ABOUT THIS TASK: Look below for the line that contains "(uuid 64da3d31-ac74-4a68-b56c-cea39b683586)", then copy it and each following line exactly, through and including the line that contains "145.6812 102.7906 0)".

(RECORDED INFORMATION Opens)

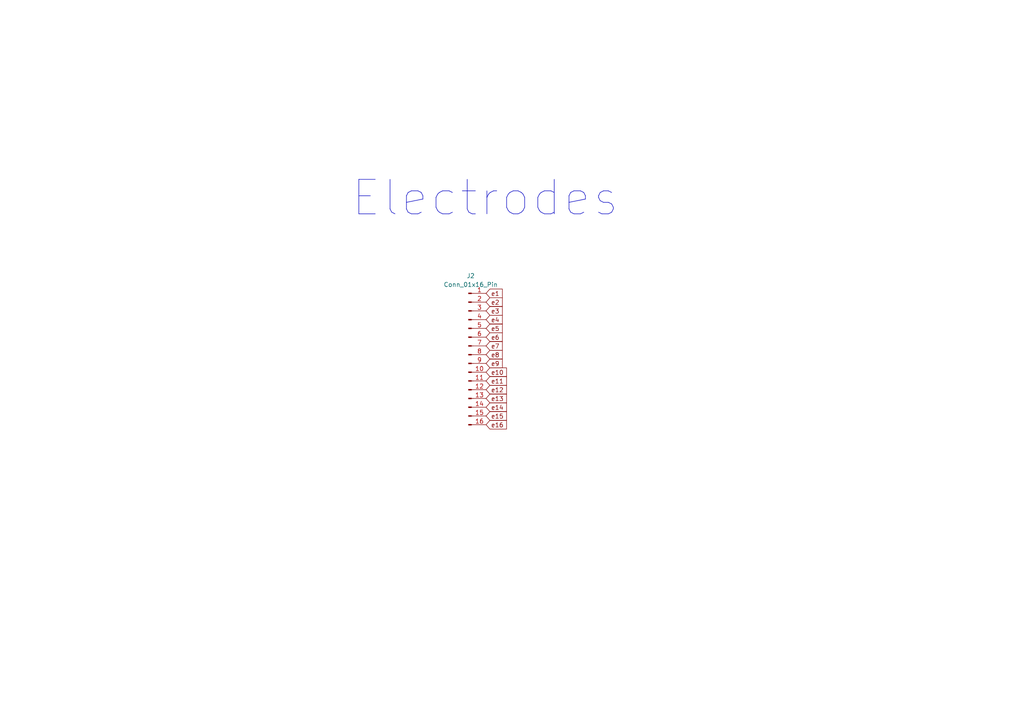
<source format=kicad_sch>
(kicad_sch (version 20230121) (generator eeschema)

  (uuid 71bc8481-44ae-4142-b46b-2bb87991db72)

  (paper "A4")

  


  (text "Electrodes" (at 101.6 63.5 0)
    (effects (font (size 10 10)) (justify left bottom))
    (uuid 3a379558-4a42-448d-87a0-a49f1f1aa88b)
  )

  (global_label "e14" (shape input) (at 140.97 118.11 0) (fields_autoplaced)
    (effects (font (size 1.27 1.27)) (justify left))
    (uuid 0bb10024-e67f-48ca-bd71-070041df81e5)
    (property "Intersheetrefs" "${INTERSHEET_REFS}" (at 146.8907 118.0306 0)
      (effects (font (size 1.27 1.27)) (justify left) hide)
    )
  )
  (global_label "e12" (shape input) (at 140.97 113.03 0) (fields_autoplaced)
    (effects (font (size 1.27 1.27)) (justify left))
    (uuid 2d1e5ef6-dba1-49c3-9ad1-3020b7259a95)
    (property "Intersheetrefs" "${INTERSHEET_REFS}" (at 146.8907 112.9506 0)
      (effects (font (size 1.27 1.27)) (justify left) hide)
    )
  )
  (global_label "e3" (shape input) (at 140.97 90.17 0) (fields_autoplaced)
    (effects (font (size 1.27 1.27)) (justify left))
    (uuid 37c03f93-636d-4ed9-9656-2aa788611ae1)
    (property "Intersheetrefs" "${INTERSHEET_REFS}" (at 145.6812 90.0906 0)
      (effects (font (size 1.27 1.27)) (justify left) hide)
    )
  )
  (global_label "e16" (shape input) (at 140.97 123.19 0) (fields_autoplaced)
    (effects (font (size 1.27 1.27)) (justify left))
    (uuid 3fe2020f-8cef-407a-a53c-cdd46dce2195)
    (property "Intersheetrefs" "${INTERSHEET_REFS}" (at 146.8907 123.1106 0)
      (effects (font (size 1.27 1.27)) (justify left) hide)
    )
  )
  (global_label "e15" (shape input) (at 140.97 120.65 0) (fields_autoplaced)
    (effects (font (size 1.27 1.27)) (justify left))
    (uuid 4a926301-aa88-46ac-ad8f-f73b5983cf15)
    (property "Intersheetrefs" "${INTERSHEET_REFS}" (at 146.8907 120.5706 0)
      (effects (font (size 1.27 1.27)) (justify left) hide)
    )
  )
  (global_label "e6" (shape input) (at 140.97 97.79 0) (fields_autoplaced)
    (effects (font (size 1.27 1.27)) (justify left))
    (uuid 4b9ccd0c-bc94-4af0-9ae9-4975cf48c915)
    (property "Intersheetrefs" "${INTERSHEET_REFS}" (at 145.6812 97.7106 0)
      (effects (font (size 1.27 1.27)) (justify left) hide)
    )
  )
  (global_label "e4" (shape input) (at 140.97 92.71 0) (fields_autoplaced)
    (effects (font (size 1.27 1.27)) (justify left))
    (uuid 5dd8800f-b70f-4810-af23-84ab8fe705b8)
    (property "Intersheetrefs" "${INTERSHEET_REFS}" (at 145.6812 92.6306 0)
      (effects (font (size 1.27 1.27)) (justify left) hide)
    )
  )
  (global_label "e9" (shape input) (at 140.97 105.41 0) (fields_autoplaced)
    (effects (font (size 1.27 1.27)) (justify left))
    (uuid 64da3d31-ac74-4a68-b56c-cea39b683586)
    (property "Intersheetrefs" "${INTERSHEET_REFS}" (at 145.6812 105.3306 0)
      (effects (font (size 1.27 1.27)) (justify left) hide)
    )
  )
  (global_label "e7" (shape input) (at 140.97 100.33 0) (fields_autoplaced)
    (effects (font (size 1.27 1.27)) (justify left))
    (uuid 75abfe78-3562-4bce-847a-8c2792ebbcc0)
    (property "Intersheetrefs" "${INTERSHEET_REFS}" (at 145.6812 100.2506 0)
      (effects (font (size 1.27 1.27)) (justify left) hide)
    )
  )
  (global_label "e1" (shape input) (at 140.97 85.09 0) (fields_autoplaced)
    (effects (font (size 1.27 1.27)) (justify left))
    (uuid 770c82ed-65ca-4794-a270-f422b02373ed)
    (property "Intersheetrefs" "${INTERSHEET_REFS}" (at 145.6812 85.1694 0)
      (effects (font (size 1.27 1.27)) (justify left) hide)
    )
  )
  (global_label "e2" (shape input) (at 140.97 87.63 0) (fields_autoplaced)
    (effects (font (size 1.27 1.27)) (justify left))
    (uuid 87b257e1-a22e-4498-bba9-95e0fc186cec)
    (property "Intersheetrefs" "${INTERSHEET_REFS}" (at 145.6812 87.5506 0)
      (effects (font (size 1.27 1.27)) (justify left) hide)
    )
  )
  (global_label "e8" (shape input) (at 140.97 102.87 0) (fields_autoplaced)
    (effects (font (size 1.27 1.27)) (justify left))
    (uuid 8a04a4a4-cbae-437b-bcbc-54334495215e)
    (property "Intersheetrefs" "${INTERSHEET_REFS}" (at 145.6812 102.7906 0)
      (effects (font (size 1.27 1.27)) (justify left) hide)
    )
  )
  (global_label "e10" (shape input) (at 140.97 107.95 0) (fields_autoplaced)
    (effects (font (size 1.27 1.27)) (justify left))
    (uuid b73ca3f4-1972-4f38-b873-aa0ba368b965)
    (property "Intersheetrefs" "${INTERSHEET_REFS}" (at 146.8907 107.8706 0)
      (effects (font (size 1.27 1.27)) (justify left) hide)
    )
  )
  (global_label "e13" (shape input) (at 140.97 115.57 0) (fields_autoplaced)
    (effects (font (size 1.27 1.27)) (justify left))
    (uuid c3f314b0-4229-4edb-ae5b-96789853b4fc)
    (property "Intersheetrefs" "${INTERSHEET_REFS}" (at 146.8907 115.4906 0)
      (effects (font (size 1.27 1.27)) (justify left) hide)
    )
  )
  (global_label "e5" (shape input) (at 140.97 95.25 0) (fields_autoplaced)
    (effects (font (size 1.27 1.27)) (justify left))
    (uuid e997f41c-2eb0-4f7b-82af-7f7be8fa91a8)
    (property "Intersheetrefs" "${INTERSHEET_REFS}" (at 145.6812 95.1706 0)
      (effects (font (size 1.27 1.27)) (justify left) hide)
    )
  )
  (global_label "e11" (shape input) (at 140.97 110.49 0) (fields_autoplaced)
    (effects (font (size 1.27 1.27)) (justify left))
    (uuid ef8260d4-7ef6-4d4a-b7d0-3a24a78ca30e)
    (property "Intersheetrefs" "${INTERSHEET_REFS}" (at 146.8907 110.4106 0)
      (effects (font (size 1.27 1.27)) (justify left) hide)
    )
  )

  (symbol (lib_id "Connector:Conn_01x16_Pin") (at 135.89 102.87 0) (unit 1)
    (in_bom yes) (on_board yes) (dnp no) (fields_autoplaced)
    (uuid d7445bac-2a01-4abe-be61-f305e5f521fe)
    (property "Reference" "J2" (at 136.525 80.01 0)
      (effects (font (size 1.27 1.27)))
    )
    (property "Value" "Conn_01x16_Pin" (at 136.525 82.55 0)
      (effects (font (size 1.27 1.27)))
    )
    (property "Footprint" "Connector_PinSocket_2.54mm:PinSocket_1x16_P2.54mm_Vertical" (at 135.89 102.87 0)
      (effects (font (size 1.27 1.27)) hide)
    )
    (property "Datasheet" "~" (at 135.89 102.87 0)
      (effects (font (size 1.27 1.27)) hide)
    )
    (pin "1" (uuid 8987df29-bc94-4022-b118-94bde7b3fba9))
    (pin "10" (uuid 85e43712-e065-40ba-b30f-13e14b5d171d))
    (pin "11" (uuid 678eab45-7f9c-476c-8a89-bfa612213802))
    (pin "12" (uuid e08cab27-485a-4026-b618-c9e82237a81d))
    (pin "13" (uuid ed3f2bb5-2bd7-4367-b9c5-09a262014633))
    (pin "14" (uuid a444708a-1f0d-4aa7-84f5-bfcce4b76e6e))
    (pin "15" (uuid 583b8e4b-052a-4407-bb32-e23691c3b7c0))
    (pin "16" (uuid a73854d0-b04c-4d5f-9bf4-47596cf2cb8a))
    (pin "2" (uuid 3c55885b-addf-41a7-93fe-2c50af03abfa))
    (pin "3" (uuid 8b263597-4d80-485e-9a33-5948ecf5b5f1))
    (pin "4" (uuid 43a26887-bf21-47a7-85f7-69060f73740f))
    (pin "5" (uuid cd6172c1-52d1-445b-97fc-2217ab45c880))
    (pin "6" (uuid 36599ad9-446c-41c5-b329-55d4fccd6305))
    (pin "7" (uuid d2265df4-8c1e-4b4d-a941-a074cf2300f7))
    (pin "8" (uuid aff57a5e-e1f6-4fc9-8d1e-78e35a25c30b))
    (pin "9" (uuid 0f283895-5510-48b3-8ccc-5125aaae33a0))
    (instances
      (project "electrostimulator"
        (path "/492a7f66-86b4-4682-9c1c-9ae7a09da71a/28ec854b-0d11-4d9b-a447-6e713daba1fd"
          (reference "J2") (unit 1)
        )
      )
      (project "SwitchingV3"
        (path "/7853ca4b-8b7f-4a77-96d7-4df5ab81f744/91ea7f81-bbd7-4ca1-ba8a-efc09fd19526"
          (reference "J4") (unit 1)
        )
      )
      (project "SWitchingV2"
        (path "/f44ae638-2772-44e3-91f2-c9e8027a08af/20f5a271-a02e-4870-8e09-dc2c62b49adb"
          (reference "J4") (unit 1)
        )
      )
    )
  )
)

</source>
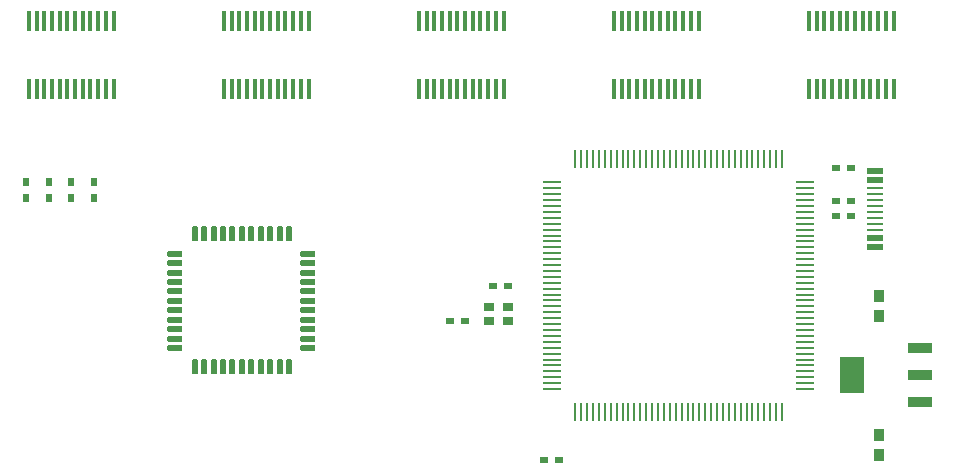
<source format=gbr>
G04 DipTrace 4.0.0.5*
G04 TopPaste.gbr*
%MOIN*%
G04 #@! TF.FileFunction,Paste,Top*
G04 #@! TF.Part,Single*
%AMOUTLINE2*
4,1,28,
0.00558,-0.025,
-0.00558,-0.025,
-0.006621,-0.024863,
-0.007472,-0.024511,
-0.008202,-0.02395,
-0.008763,-0.02322,
-0.009115,-0.022369,
-0.009252,-0.021328,
-0.009252,0.021328,
-0.009115,0.022369,
-0.008763,0.02322,
-0.008202,0.02395,
-0.007472,0.024511,
-0.006621,0.024863,
-0.00558,0.025,
0.00558,0.025,
0.006621,0.024863,
0.007472,0.024511,
0.008202,0.02395,
0.008763,0.02322,
0.009115,0.022369,
0.009252,0.021328,
0.009252,-0.021328,
0.009115,-0.022369,
0.008763,-0.02322,
0.008202,-0.02395,
0.007472,-0.024511,
0.006621,-0.024863,
0.00558,-0.025,
0*%
%AMOUTLINE5*
4,1,28,
0.025,0.00558,
0.025,-0.00558,
0.024863,-0.006621,
0.024511,-0.007472,
0.02395,-0.008202,
0.02322,-0.008763,
0.022369,-0.009115,
0.021328,-0.009252,
-0.021328,-0.009252,
-0.022369,-0.009115,
-0.02322,-0.008763,
-0.02395,-0.008202,
-0.024511,-0.007472,
-0.024863,-0.006621,
-0.025,-0.00558,
-0.025,0.00558,
-0.024863,0.006621,
-0.024511,0.007472,
-0.02395,0.008202,
-0.02322,0.008763,
-0.022369,0.009115,
-0.021328,0.009252,
0.021328,0.009252,
0.022369,0.009115,
0.02322,0.008763,
0.02395,0.008202,
0.024511,0.007472,
0.024863,0.006621,
0.025,0.00558,
0*%
%AMOUTLINE8*
4,1,28,
-0.00558,0.025,
0.00558,0.025,
0.006621,0.024863,
0.007472,0.024511,
0.008202,0.02395,
0.008763,0.02322,
0.009115,0.022369,
0.009252,0.021328,
0.009252,-0.021328,
0.009115,-0.022369,
0.008763,-0.02322,
0.008202,-0.02395,
0.007472,-0.024511,
0.006621,-0.024863,
0.00558,-0.025,
-0.00558,-0.025,
-0.006621,-0.024863,
-0.007472,-0.024511,
-0.008202,-0.02395,
-0.008763,-0.02322,
-0.009115,-0.022369,
-0.009252,-0.021328,
-0.009252,0.021328,
-0.009115,0.022369,
-0.008763,0.02322,
-0.008202,0.02395,
-0.007472,0.024511,
-0.006621,0.024863,
-0.00558,0.025,
0*%
%AMOUTLINE11*
4,1,28,
-0.025,-0.00558,
-0.025,0.00558,
-0.024863,0.006621,
-0.024511,0.007472,
-0.02395,0.008202,
-0.02322,0.008763,
-0.022369,0.009115,
-0.021328,0.009252,
0.021328,0.009252,
0.022369,0.009115,
0.02322,0.008763,
0.02395,0.008202,
0.024511,0.007472,
0.024863,0.006621,
0.025,0.00558,
0.025,-0.00558,
0.024863,-0.006621,
0.024511,-0.007472,
0.02395,-0.008202,
0.02322,-0.008763,
0.022369,-0.009115,
0.021328,-0.009252,
-0.021328,-0.009252,
-0.022369,-0.009115,
-0.02322,-0.008763,
-0.02395,-0.008202,
-0.024511,-0.007472,
-0.024863,-0.006621,
-0.025,-0.00558,
0*%
%ADD48R,0.035433X0.031496*%
%ADD50R,0.011811X0.066929*%
%ADD52R,0.080709X0.124016*%
%ADD54R,0.080709X0.033465*%
%ADD56R,0.007874X0.059055*%
%ADD58R,0.059055X0.007874*%
%ADD67R,0.05315X0.019685*%
%ADD69R,0.05315X0.007874*%
%ADD76R,0.023622X0.031496*%
%ADD78R,0.035433X0.03937*%
%ADD80R,0.031496X0.023622*%
%ADD88OUTLINE2*%
%ADD91OUTLINE5*%
%ADD94OUTLINE8*%
%ADD97OUTLINE11*%
%FSLAX26Y26*%
G04*
G70*
G90*
G75*
G01*
G04 TopPaste*
%LPD*%
D80*
X2124361Y1087748D3*
X2175542D3*
X1980610Y968997D3*
X2031791D3*
D78*
X3412451Y985534D3*
Y1052463D3*
Y589963D3*
Y523034D3*
D69*
X3396999Y1353543D3*
Y1333858D3*
Y1314173D3*
Y1294488D3*
Y1274803D3*
Y1373228D3*
Y1392913D3*
Y1412598D3*
D67*
Y1247244D3*
Y1215748D3*
Y1471654D3*
Y1440157D3*
D80*
X2293110Y506499D3*
X2344291D3*
X3319291Y1368999D3*
X3268110D3*
X3319291Y1318999D3*
X3268110D3*
X3319291Y1481499D3*
X3268110D3*
D76*
X568702Y1432089D3*
Y1380908D3*
X643701Y1432089D3*
Y1380908D3*
X718701Y1432089D3*
Y1380908D3*
X793701Y1432089D3*
Y1380908D3*
D58*
X2322064Y1432379D3*
Y1412694D3*
Y1393009D3*
Y1373324D3*
Y1353639D3*
Y1333954D3*
Y1314269D3*
Y1294584D3*
Y1274899D3*
Y1255214D3*
Y1235529D3*
Y1215844D3*
Y1196159D3*
Y1176474D3*
Y1156789D3*
Y1137104D3*
Y1117419D3*
Y1097734D3*
Y1078049D3*
Y1058364D3*
Y1038678D3*
Y1018993D3*
Y999308D3*
Y979623D3*
Y959938D3*
Y940253D3*
Y920568D3*
Y900883D3*
Y881198D3*
Y861513D3*
Y841828D3*
Y822143D3*
Y802458D3*
Y782773D3*
Y763088D3*
Y743403D3*
D56*
X2398836Y666631D3*
X2418521D3*
X2438206D3*
X2457891D3*
X2477576D3*
X2497261D3*
X2516946D3*
X2536631D3*
X2556316D3*
X2576001D3*
X2595686D3*
X2615371D3*
X2635056D3*
X2654741D3*
X2674427D3*
X2694112D3*
X2713797D3*
X2733482D3*
X2753167D3*
X2772852D3*
X2792537D3*
X2812222D3*
X2831907D3*
X2851592D3*
X2871277D3*
X2890962D3*
X2910647D3*
X2930332D3*
X2950017D3*
X2969702D3*
X2989387D3*
X3009072D3*
X3028757D3*
X3048442D3*
X3068127D3*
X3087812D3*
D58*
X3164584Y743403D3*
Y763088D3*
Y782773D3*
Y802458D3*
Y822143D3*
Y841828D3*
Y861513D3*
Y881198D3*
Y900883D3*
Y920568D3*
Y940253D3*
Y959938D3*
Y979623D3*
Y999308D3*
Y1018993D3*
Y1038678D3*
Y1058364D3*
Y1078049D3*
Y1097734D3*
Y1117419D3*
Y1137104D3*
Y1156789D3*
Y1176474D3*
Y1196159D3*
Y1215844D3*
Y1235529D3*
Y1255214D3*
Y1274899D3*
Y1294584D3*
Y1314269D3*
Y1333954D3*
Y1353639D3*
Y1373324D3*
Y1393009D3*
Y1412694D3*
Y1432379D3*
D56*
X3087812Y1509151D3*
X3068127D3*
X3048442D3*
X3028757D3*
X3009072D3*
X2989387D3*
X2969702D3*
X2950017D3*
X2930332D3*
X2910647D3*
X2890962D3*
X2871277D3*
X2851592D3*
X2831907D3*
X2812222D3*
X2792537D3*
X2772852D3*
X2753167D3*
X2733482D3*
X2713797D3*
X2694112D3*
X2674427D3*
X2654741D3*
X2635056D3*
X2615371D3*
X2595686D3*
X2576001D3*
X2556316D3*
X2536631D3*
X2516946D3*
X2497261D3*
X2477576D3*
X2457891D3*
X2438206D3*
X2418521D3*
X2398836D3*
D88*
X1444929Y1258612D3*
X1413433D3*
X1381937D3*
X1350441D3*
X1318945D3*
X1287449D3*
X1255953D3*
X1224457D3*
X1192961D3*
X1161465D3*
X1129969D3*
D91*
X1065992Y1194635D3*
Y1163139D3*
Y1131643D3*
Y1100147D3*
Y1068651D3*
Y1037155D3*
Y1005659D3*
Y974163D3*
Y942667D3*
Y911171D3*
Y879675D3*
D94*
X1129969Y815698D3*
X1161465D3*
X1192961D3*
X1224457D3*
X1255953D3*
X1287449D3*
X1318945D3*
X1350441D3*
X1381937D3*
X1413433D3*
X1444929D3*
D97*
X1508906Y879675D3*
Y911171D3*
Y942667D3*
Y974163D3*
Y1005659D3*
Y1037155D3*
Y1068651D3*
Y1100147D3*
Y1131643D3*
Y1163139D3*
Y1194635D3*
D54*
X3548287Y700534D3*
Y791085D3*
Y881636D3*
D52*
X3319941Y791085D3*
D50*
X577953Y1742322D3*
X603543D3*
X629134D3*
X654724D3*
X680315D3*
X705906D3*
X731496D3*
X757087D3*
X782677D3*
X808268D3*
X833858D3*
X859449D3*
Y1970676D3*
X833858Y1970668D3*
X808268D3*
X782677D3*
X757087D3*
X731496D3*
X705906D3*
X680315D3*
X654724D3*
X629134D3*
X603543D3*
X577953D3*
X1227953Y1742322D3*
X1253543D3*
X1279134D3*
X1304724D3*
X1330315D3*
X1355906D3*
X1381496D3*
X1407087D3*
X1432677D3*
X1458268D3*
X1483858D3*
X1509449D3*
Y1970676D3*
X1483858Y1970668D3*
X1458268D3*
X1432677D3*
X1407087D3*
X1381496D3*
X1355906D3*
X1330315D3*
X1304724D3*
X1279134D3*
X1253543D3*
X1227953D3*
X1877953Y1742322D3*
X1903543D3*
X1929134D3*
X1954724D3*
X1980315D3*
X2005906D3*
X2031496D3*
X2057087D3*
X2082677D3*
X2108268D3*
X2133858D3*
X2159449D3*
Y1970676D3*
X2133858Y1970668D3*
X2108268D3*
X2082677D3*
X2057087D3*
X2031496D3*
X2005906D3*
X1980315D3*
X1954724D3*
X1929134D3*
X1903543D3*
X1877953D3*
X2527953Y1742322D3*
X2553543D3*
X2579134D3*
X2604724D3*
X2630315D3*
X2655906D3*
X2681496D3*
X2707087D3*
X2732677D3*
X2758268D3*
X2783858D3*
X2809449D3*
Y1970676D3*
X2783858Y1970668D3*
X2758268D3*
X2732677D3*
X2707087D3*
X2681496D3*
X2655906D3*
X2630315D3*
X2604724D3*
X2579134D3*
X2553543D3*
X2527953D3*
X3177951Y1742322D3*
X3203542D3*
X3229133D3*
X3254723D3*
X3280314D3*
X3305904D3*
X3331495D3*
X3357085D3*
X3382676D3*
X3408266D3*
X3433857D3*
X3459448D3*
Y1970676D3*
X3433857Y1970668D3*
X3408266D3*
X3382676D3*
X3357085D3*
X3331495D3*
X3305904D3*
X3280314D3*
X3254723D3*
X3229133D3*
X3203542D3*
X3177951D3*
D48*
X2112206Y1017621D3*
X2175198D3*
X2112206Y970377D3*
X2175198D3*
M02*

</source>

(RECORDED INFORMATION Closes)

SOLUTION FOR THIS TASK:
    (uuid 64da3d31-ac74-4a68-b56c-cea39b683586)
    (property "Intersheetrefs" "${INTERSHEET_REFS}" (at 145.6812 105.3306 0)
      (effects (font (size 1.27 1.27)) (justify left) hide)
    )
  )
  (global_label "e7" (shape input) (at 140.97 100.33 0) (fields_autoplaced)
    (effects (font (size 1.27 1.27)) (justify left))
    (uuid 75abfe78-3562-4bce-847a-8c2792ebbcc0)
    (property "Intersheetrefs" "${INTERSHEET_REFS}" (at 145.6812 100.2506 0)
      (effects (font (size 1.27 1.27)) (justify left) hide)
    )
  )
  (global_label "e1" (shape input) (at 140.97 85.09 0) (fields_autoplaced)
    (effects (font (size 1.27 1.27)) (justify left))
    (uuid 770c82ed-65ca-4794-a270-f422b02373ed)
    (property "Intersheetrefs" "${INTERSHEET_REFS}" (at 145.6812 85.1694 0)
      (effects (font (size 1.27 1.27)) (justify left) hide)
    )
  )
  (global_label "e2" (shape input) (at 140.97 87.63 0) (fields_autoplaced)
    (effects (font (size 1.27 1.27)) (justify left))
    (uuid 87b257e1-a22e-4498-bba9-95e0fc186cec)
    (property "Intersheetrefs" "${INTERSHEET_REFS}" (at 145.6812 87.5506 0)
      (effects (font (size 1.27 1.27)) (justify left) hide)
    )
  )
  (global_label "e8" (shape input) (at 140.97 102.87 0) (fields_autoplaced)
    (effects (font (size 1.27 1.27)) (justify left))
    (uuid 8a04a4a4-cbae-437b-bcbc-54334495215e)
    (property "Intersheetrefs" "${INTERSHEET_REFS}" (at 145.6812 102.7906 0)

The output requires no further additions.